# projector on garage door?



## imported_Hank (Jul 1, 2008)

I have a projector and was thinking of using it to watch a movie on the back of the garage door, does anyone have experience doing this, would the lines in the garage door be too annoying while watching the movie for this to work?


----------



## imported_bob (Jul 1, 2008)

you might want to hang up a sheet, i wouldn't leave it on if you have an automatic garage door opener however


----------



## E_Atkins (Jul 3, 2008)

The lines on the garage door would be too annoying for me. I would definitly hang up a sheet if I were you.


----------



## SlowRollin' (Jun 26, 2009)

I added this on another thread, but it applies to your question as well.

You can make an inexpensive portable screen from a sheet of Formica.  Use Fashion Grey or Designer White.  Not plain white.  The two listed have been tested, along with just about every other brand of home counter covering, and these had the best results.  There are folks on some DIY home theater forums that I belong to that are heavy into this.
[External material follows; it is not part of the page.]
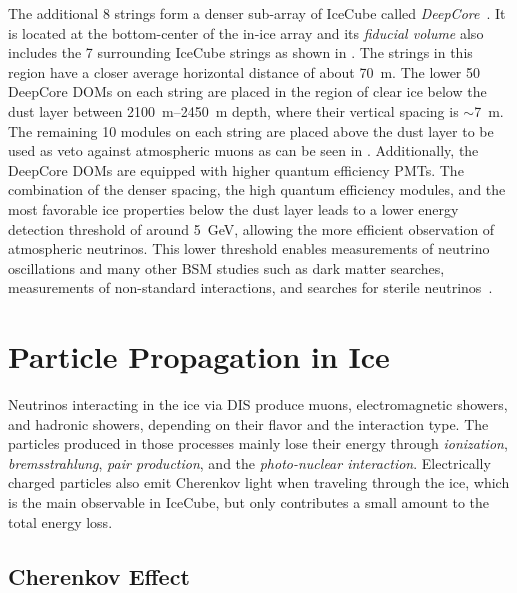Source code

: The additional 8 strings form a denser sub-array of IceCube called \textit{DeepCore}~. It is located at the bottom-center of the in-ice array and its \textit{fiducial volume} also includes the 7 surrounding IceCube strings as shown in . The strings in this region have a closer average horizontal distance of about \SI{70}{\meter}. The lower 50 DeepCore DOMs on each string are placed in the region of clear ice below the dust layer between \SIrange{2100}{2450}{\meter} depth, where their vertical spacing is $\sim$\SI{7}{\meter}. The remaining 10 modules on each string are placed above the dust layer to be used as veto against atmospheric muons as can be seen in . Additionally, the DeepCore DOMs are equipped with higher quantum efficiency PMTs. The combination of the denser spacing, the high quantum efficiency modules, and the most favorable ice properties below the dust layer leads to a lower energy detection threshold of around \SI{5}{GeV}, allowing the more efficient observation of atmospheric neutrinos. This lower threshold enables measurements of neutrino oscillations and many other BSM studies such as dark matter searches, measurements of non-standard interactions, and searches for sterile neutrinos~\cite{DeepCore_design_Abbasi2012615}.


\section{Particle Propagation in Ice} 

Neutrinos interacting in the ice via DIS produce muons, electromagnetic showers, and hadronic showers, depending on their flavor and the interaction type. The particles produced in those processes mainly lose their energy through \textit{ionization}, \textit{bremsstrahlung}, \textit{pair production}, and the \textit{photo-nuclear interaction}. Electrically charged particles also emit Cherenkov light when traveling through the ice, which is the main observable in IceCube, but only contributes a small amount to the total energy loss.


\subsection{Cherenkov Effect}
Anyway, for about $65 and about $20 for the support pieces, you can make a quality screen and use it where ever you want.  I have one in my dedicated theater room I built out of Designer White Formica.


----------



## BRad704 (May 24, 2010)

bob said:


> you might want to hang up a sheet, i wouldn't leave it on if you have an automatic garage door opener however



Why not?  I think if it was properly secured at the top and bottom, the opening action wouldnt affect it.  OR if he is really serious about it staying attached, mount a rod at the top and bottom of the door, sew sleeves (like a flag for the pole) on teh top and bottom of the sheet, and run a rod through them.  Then use bungie cords to mount the top and bottom of the sheet to the mounting poles at the top and bottom of the door.  This way, any stretch from the door moving would be absorbed by the cords and not the sheet.


----------



## siddle (May 18, 2011)

I am also in the process of setting up a home theater in my garage for poker night. Specific brand or model that anyone would suggest? All I want to do is be able to play some UFC videos on poker night on a BIG display surface. What do you all think? What else should I think about while designing a solution?


----------



## havasu (May 21, 2011)

A big white wall works great. Also, Costco now sells blow up movie screens, which are great in backyard settings.


----------



## siddle (May 28, 2011)

I appreciate the tips. Thank you so much havasu.


----------